Une victoire après un long combat

« Parce qu’à nos âges, va-t-on revenir à l’enfance pour recommencer la vie ? Non », a expliqué à l’AFP cette Belge de 74 ans. Sa « sœur » d’infortune, Léa Tavares Mujinga, 78 ans, placée dans la même institution qu’elle au Congo, s’est dite heureuse d’être « arrivée au bout d’un long combat« .

Selon leur défense, la pratique du placement forcé relevait de « la politique de ségrégation raciale et de rapts instaurée par l’État colonial » belge, et a privé ces enfants de leur identité. « Leur quête d’identité est encore à ce jour empêchée« , avait affirmé à l’audience en septembre Me Hirsch.

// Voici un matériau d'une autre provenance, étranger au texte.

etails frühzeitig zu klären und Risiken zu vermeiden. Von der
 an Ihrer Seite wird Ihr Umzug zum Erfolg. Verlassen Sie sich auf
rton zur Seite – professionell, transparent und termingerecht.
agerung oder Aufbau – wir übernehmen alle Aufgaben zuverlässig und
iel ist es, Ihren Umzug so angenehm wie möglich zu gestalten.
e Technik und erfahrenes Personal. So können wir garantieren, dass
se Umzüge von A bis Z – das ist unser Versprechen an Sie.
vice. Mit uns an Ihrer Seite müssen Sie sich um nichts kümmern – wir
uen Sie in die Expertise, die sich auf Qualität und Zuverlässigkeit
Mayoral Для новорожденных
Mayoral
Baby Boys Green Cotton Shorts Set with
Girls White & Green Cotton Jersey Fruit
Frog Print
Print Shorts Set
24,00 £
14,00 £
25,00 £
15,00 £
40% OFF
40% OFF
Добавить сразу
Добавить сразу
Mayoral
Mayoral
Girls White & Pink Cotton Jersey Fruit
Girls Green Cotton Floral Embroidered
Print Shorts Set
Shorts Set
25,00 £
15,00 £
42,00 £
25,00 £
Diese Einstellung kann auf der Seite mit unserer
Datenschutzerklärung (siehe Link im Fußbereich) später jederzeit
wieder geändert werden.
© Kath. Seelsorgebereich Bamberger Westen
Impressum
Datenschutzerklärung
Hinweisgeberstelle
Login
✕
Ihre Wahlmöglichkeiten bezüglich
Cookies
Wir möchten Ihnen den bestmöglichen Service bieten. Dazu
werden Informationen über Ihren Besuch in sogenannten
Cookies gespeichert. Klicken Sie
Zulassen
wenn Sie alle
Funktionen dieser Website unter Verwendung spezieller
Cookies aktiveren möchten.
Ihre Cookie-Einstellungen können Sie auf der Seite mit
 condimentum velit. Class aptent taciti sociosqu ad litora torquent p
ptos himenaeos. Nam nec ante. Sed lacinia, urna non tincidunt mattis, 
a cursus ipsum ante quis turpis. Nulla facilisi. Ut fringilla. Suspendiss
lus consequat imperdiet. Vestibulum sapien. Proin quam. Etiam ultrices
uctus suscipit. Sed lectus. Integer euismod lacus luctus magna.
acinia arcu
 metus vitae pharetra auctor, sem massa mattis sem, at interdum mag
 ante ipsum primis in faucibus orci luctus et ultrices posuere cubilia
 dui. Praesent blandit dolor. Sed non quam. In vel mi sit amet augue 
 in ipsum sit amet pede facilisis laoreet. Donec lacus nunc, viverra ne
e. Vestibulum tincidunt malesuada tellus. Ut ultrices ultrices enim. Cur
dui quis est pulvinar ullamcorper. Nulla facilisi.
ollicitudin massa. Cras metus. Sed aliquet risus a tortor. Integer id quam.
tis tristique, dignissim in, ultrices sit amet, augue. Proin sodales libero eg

En 2019, le gouvernement belge avait reconnu la « ségrégation ciblée » subie par ces métis des ex-colonies, et déploré des « pertes d’identité » avec la séparation des fratries, y compris au moment des rapatriements en Belgique après l’indépendance du Congo.

Pour les plaignantes, ces excuses n’étaient pas suffisantes et devaient être suivies d’indemnisations. Dans leur requête, elles déploraient que « la loi de réparation tant attendue par les victimes n’ait jamais vu le jour ».

L’État belge a été le pouvoir colonial au Congo pendant un demi-siècle (1908-1960), après une première période d’occupation (1885-1908) durant laquelle le roi Léopold II avait fait de cet immense pays d’Afrique centrale sa propriété personnelle.